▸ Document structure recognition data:
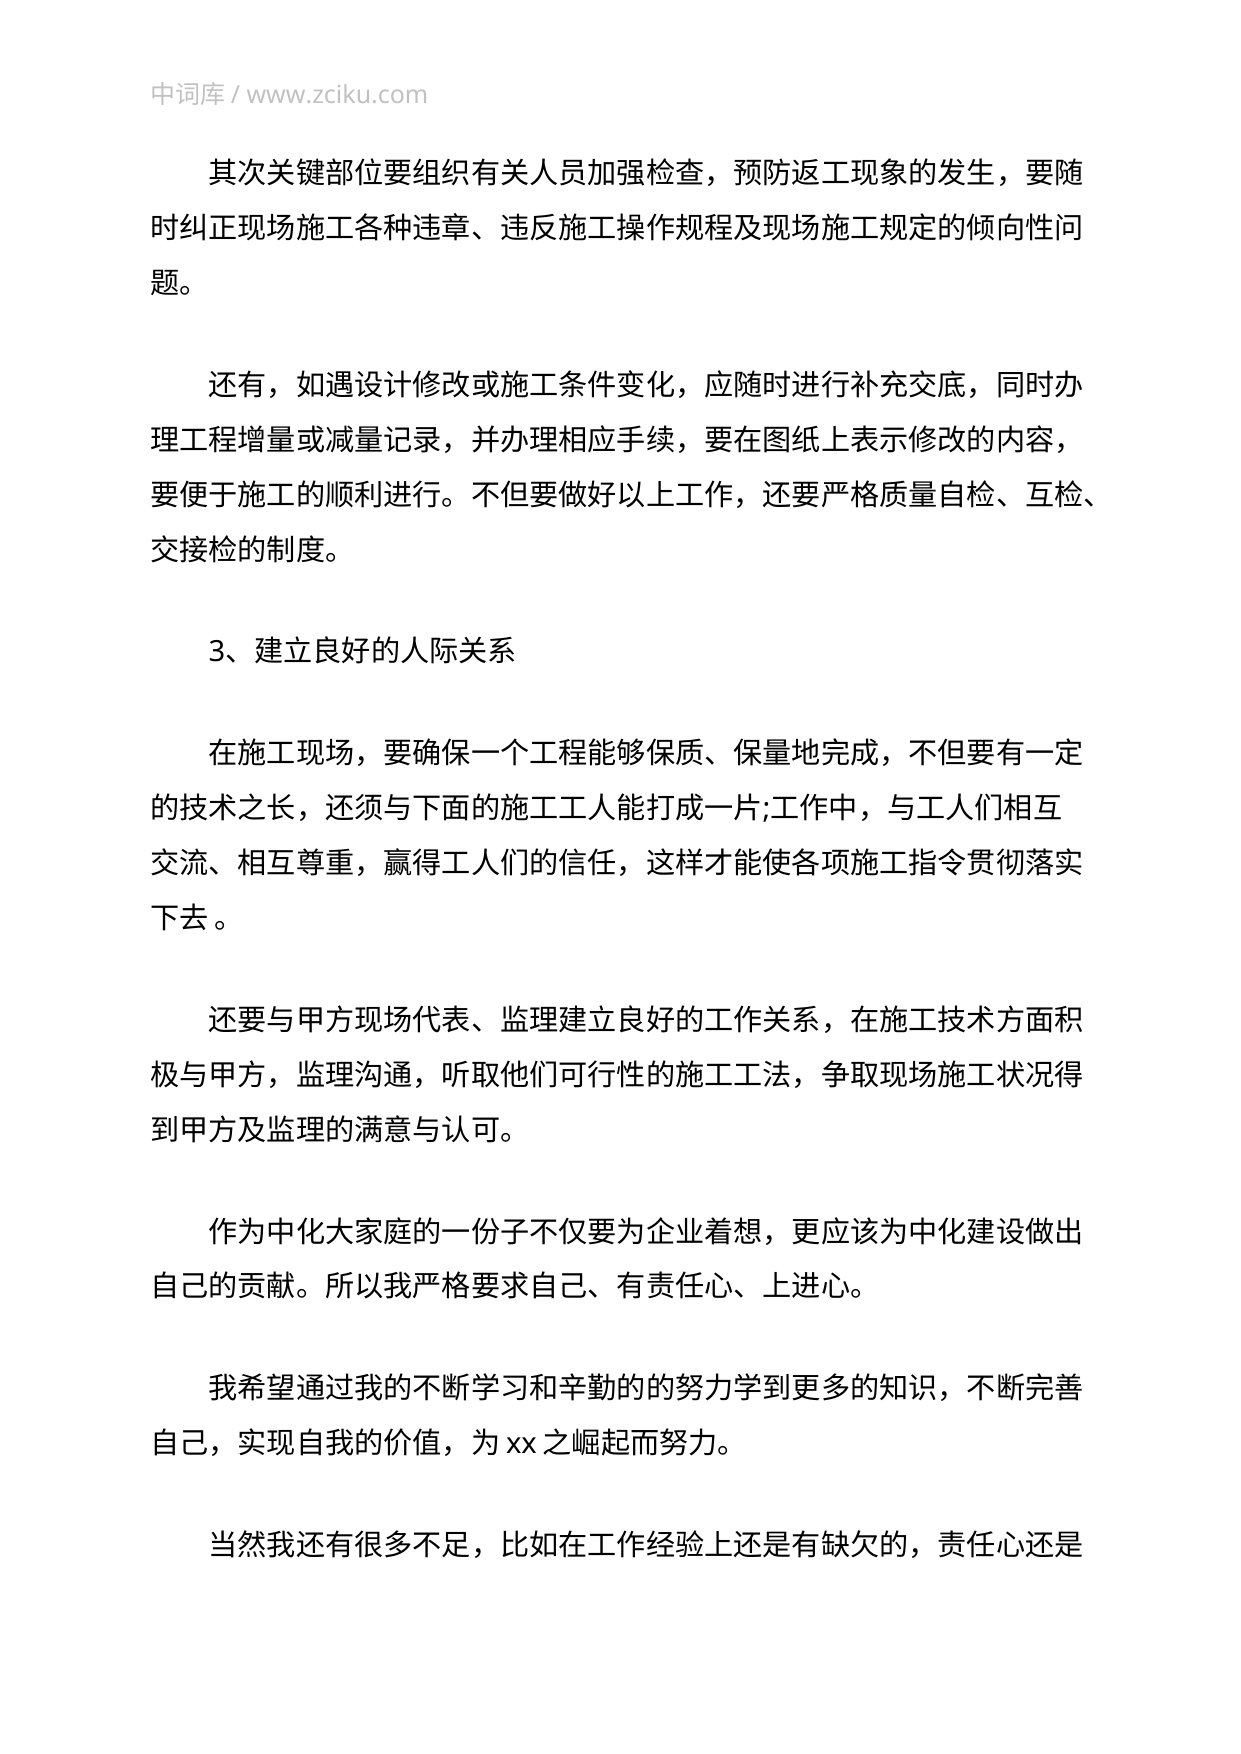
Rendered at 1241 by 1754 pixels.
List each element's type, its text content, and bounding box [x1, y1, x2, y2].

text 3、建立良好的人际关系 [150, 628, 1090, 670]
text 还要与甲方现场代表、监理建立良好的工作关系，在施工技术方面积极与甲方，监理沟通，听取他们可行性的施工工法，争取现场施工状况得到甲方及监理的满意与认可。 [150, 997, 1090, 1149]
text 作为中化大家庭的一份子不仅要为企业着想，更应该为中化建设做出自己的贡献。所以我严格要求自己、有责任心、上进心。 [150, 1208, 1090, 1305]
text 其次关键部位要组织有关人员加强检查，预防返工现象的发生，要随时纠正现场施工各种违章、违反施工操作规程及现场施工规定的倾向性问题。 [150, 150, 1090, 302]
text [150, 1522, 1090, 1564]
text 我希望通过我的不断学习和辛勤的的努力学到更多的知识，不断完善自己，实现自我的价值，为xx之崛起而努力。 [150, 1365, 1090, 1462]
text 在施工现场，要确保一个工程能够保质、保量地完成，不但要有一定的技术之长，还须与下面的施工工人能打成一片;工作中，与工人们相互交流、相互尊重，赢得工人们的信任，这样才能使各项施工指令贯彻落实下去 。 [150, 730, 1090, 937]
text 还有，如遇设计修改或施工条件变化，应随时进行补充交底，同时办理工程增量或减量记录，并办理相应手续，要在图纸上表示修改的内容，要便于施工的顺利进行。不但要做好以上工作，还要严格质量自检、互检、交接检的制度。 [150, 362, 1090, 568]
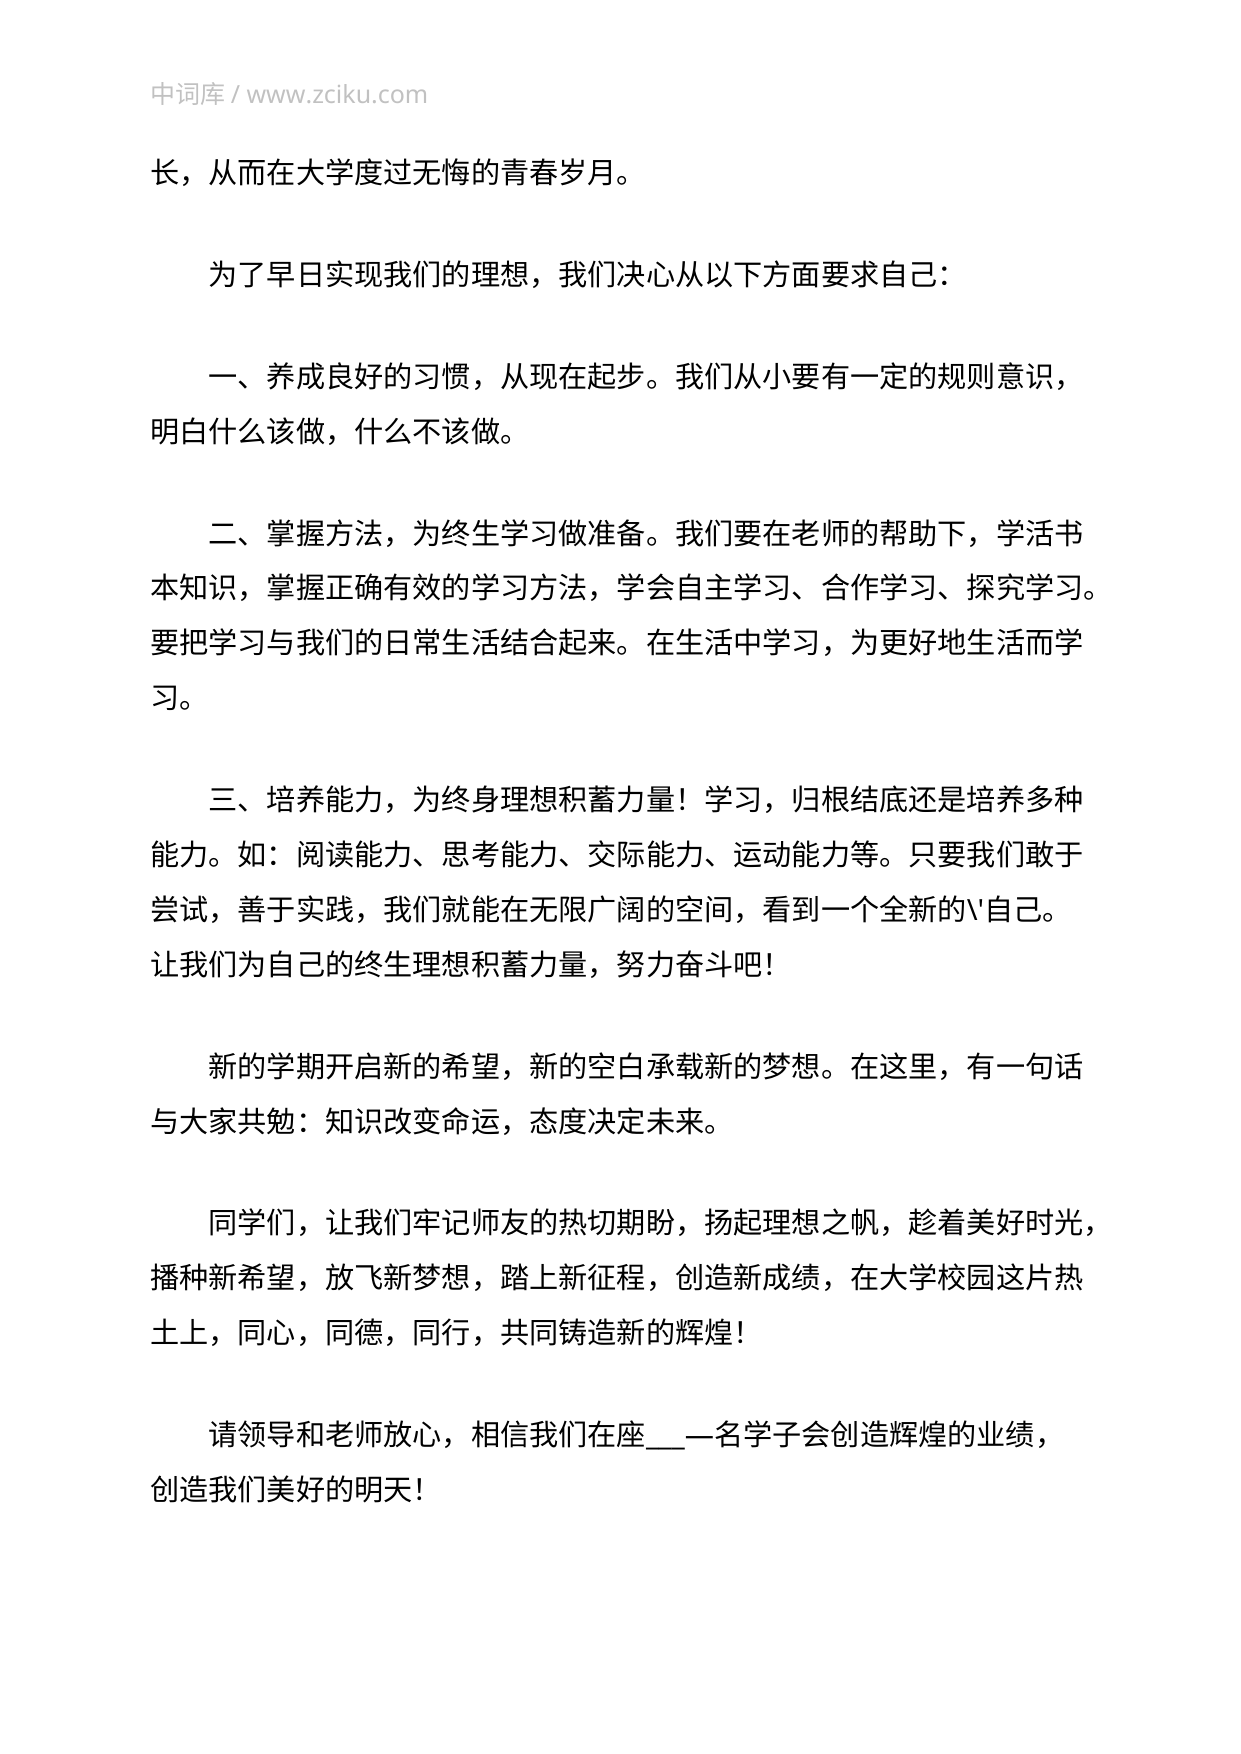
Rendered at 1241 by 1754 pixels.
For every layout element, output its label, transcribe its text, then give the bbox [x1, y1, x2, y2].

▸ Task: Transcribe all of the lines above exactly as given. The pictures stay out.

▸ Response to the exercise:
Rendered at 1241 by 1754 pixels.
List each element's type, its text content, and bounding box [x1, y1, x2, y2].

text 3、建立良好的人际关系 [150, 628, 1090, 670]
text 还要与甲方现场代表、监理建立良好的工作关系，在施工技术方面积极与甲方，监理沟通，听取他们可行性的施工工法，争取现场施工状况得到甲方及监理的满意与认可。 [150, 997, 1090, 1149]
text 作为中化大家庭的一份子不仅要为企业着想，更应该为中化建设做出自己的贡献。所以我严格要求自己、有责任心、上进心。 [150, 1208, 1090, 1305]
text 其次关键部位要组织有关人员加强检查，预防返工现象的发生，要随时纠正现场施工各种违章、违反施工操作规程及现场施工规定的倾向性问题。 [150, 150, 1090, 302]
text [150, 1522, 1090, 1564]
text 我希望通过我的不断学习和辛勤的的努力学到更多的知识，不断完善自己，实现自我的价值，为xx之崛起而努力。 [150, 1365, 1090, 1462]
text 在施工现场，要确保一个工程能够保质、保量地完成，不但要有一定的技术之长，还须与下面的施工工人能打成一片;工作中，与工人们相互交流、相互尊重，赢得工人们的信任，这样才能使各项施工指令贯彻落实下去 。 [150, 730, 1090, 937]
text 还有，如遇设计修改或施工条件变化，应随时进行补充交底，同时办理工程增量或减量记录，并办理相应手续，要在图纸上表示修改的内容，要便于施工的顺利进行。不但要做好以上工作，还要严格质量自检、互检、交接检的制度。 [150, 362, 1090, 568]
Rendered at 1241 by 1754 pixels.
For every layout element, output its label, transcribe its text, then give the bbox [x1, y1, x2, y2].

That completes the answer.